Passage to read.
::::::::::
Bill Gates, Warren Buffett, John D. Rockefeller, Henry Ford etc are some examples from present and past.

The flip side is that this concentration of wealth can also lose you everything. Just ask the Enron employees who used their savings to buy into their company or the Bear Stearns people who did the same. Ditto for Lehman Brothers. When you lose your job AND your savings it would seem like the end of the world.

The majority of us aren’t Bill Gates or Warren Buffett, so for the ordinary mortals, it is important to learn what is diversification.

According to the Wikipedia, it is a risk management technique related to hedging, that mixes a wide variety of investments within a portfolio. The reason for diversification is so that any drop in one investment will have less impact on your portfolio as this minimizes the risk from any one investment.

The 4 keys to successful diversification are:

  1. Non-correlation- that is the investments are not directly correlated with one another. In simple terms, it means that if you have 5 bank stocks it is not as diversified and more risky than a portfolio with 1 bank, 1 transport, 1 medical, 1 food and 1 manufacturing company, all else being equal.
  2. Use of Multiple Investment Types- a well diversified portfolio should not just consist of just stocks and shares. It should be in the form of unit trust, bonds, money market funds etc. Recently, there are even people who advocate that one should put in commodities, currencies, real estate etc as well into the mix.
  3. Variation Across Geographical Region- as I was writing this, Greece, Portugal, Spain, Italy (some very cheeky people gave them an acronym as PIGS) are in trouble, which illustrates the need to diversify not just out of your country but also out of your region too. If you are an investor in Greece and fully invested in your own country’s stocks, you should be looking to diversification.
  4. Time aspect- while this is not really covered under diversification, I believe that this is another aspect of spreading risk. If you have $10,000 right now, do you plonk it all in at one time? Or would you be better off spreading the purchase to 2 or 3 separate ones. Some may argue that you save brokerage and transaction cost by buying at one go. Or that the market may go up and up while you buy later and get less stock. I am a believer of dollar cost averaging which practices this aspect of time diversification by putting a part of my salary into index funds straight away.

With diversification properly done, you spread your risk and decrease it as the fluctuation of your portfolio decreases on the whole and you actually get a higher return. It is about the only time that it is possible to have higher or nearly the same returns with lower risk.

My wife and I have nearly half of our investment out of Singapore, into either the region or the wider world outside. Do you use the portfolio approach to investment?
::::::::::
Please list the four keys to successful diversification named in the passage on diversification above.
::::::::::
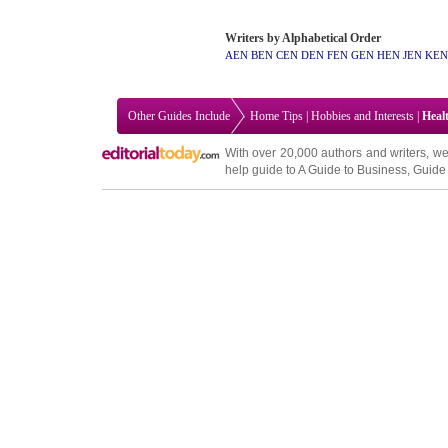
Writers by Alphabetical Order
AEN
BEN
CEN
DEN
FEN
GEN
HEN
JEN
KEN
Other Guides Include
Home Tips
|
Hobbies and Interests
|
Heal
With over 20,000
authors and writers
, we
help guide to
A Guide to Business
,
Guide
::::::::::
Task solution.
1. Non-correlation
2. Use of Multiple Investment Types
3. Variation Across Geographical Region
4. Time aspect